Ten Organizations Join Opposition to Texas Social Media Law Protecting Hate Online
Amicus brief: Law hurts consumers seeking healthy online communities
Oct 7, 2021

A group of ten industry and civil society organizations today filed an amicus brief opposing a new Texas law (HB 20) that will require social media platforms to carry hate speech, disinformation, and other harmful content. The law, signed recently by Texas Governor Greg Abbott, is scheduled to go into effect December 2.

Read the full amicus brief here.

The organizations — including Chamber of Progress, Connected Commerce Council, Consumer Technology Association, Engine, the Hispanic Technology and Telecommunications Partnership, Information Technology and Innovation Foundation, National Black Justice Coalition, Progressive Policy Institute, TechNet, and Washington Center for Technology Policy Inclusion — expressed their support for a preliminary injunction barring the law’s implementation. The brief supports NetChoice and the Consumer & Communications Industry Association’s challenge to the Texas law.

The brief argues that the new law hurts consumers by preventing online providers from taking down harmful content.

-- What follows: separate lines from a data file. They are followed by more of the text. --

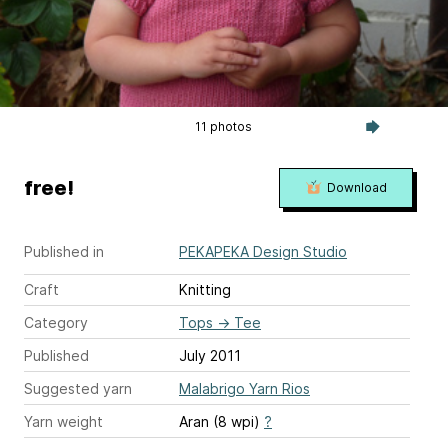
11 photos
free!
Download
Published in
PEKAPEKA Design Studio
Craft
Knitting
Category
Tops
→
Tee
Published
July 2011
Suggested yarn
Malabrigo Yarn Rios
Yarn weight
Aran (8 wpi)
?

“[I]t cannot be overstated that allowing platforms to be overrun with harmful content will essentially render thunusable for all consumers, but particularly for communities that may be vulnerable or that may be specifically targeted with hate and harassment.”

The organizations also argue that HB 20 will force platforms to expose their policing methods, helping bad actors to evade detection online.

“The requirements to provide detailed information about the methods used to enforce content policies will undermine the efficacy of providers’ enforcement activities. Sophisticated bad actors continually change their playbooks for phishing, malware, scams, spam, coordinated inauthentic activity, and other illegal activities such as trading child sexual abuse material, sex trafficking, terrorist recruiting and fundraising, and selling drugs.”

Finally, the organizations argue that the law creates additional obstructions to stop platforms from using content moderation to create a safe online environment.

“The Act contains several provisions that act as constructive prohibitions on content moderation by imposing undue burdens, making it impossible for providers to engage in the full range of policy setting and enforcement necessary for the proper operation of their services and protection of consumers. These burdens include new requirements for actions that must accompany content moderation activities including individual user notices, appeals, complaint systems, and transparency reporting.”


Chamber of Progress (progresschamber.org) is a new center-left tech industry policy coalition promoting technology’s progressive future. We work to ensure that all Americans benefit from technological leaps, and that the tech industry operates responsibly and fairly.

Our corporate partners do not have a vote on or veto over our positions. We do not speak for individual partner companies and remain true to our stated principles even when our partners disagree.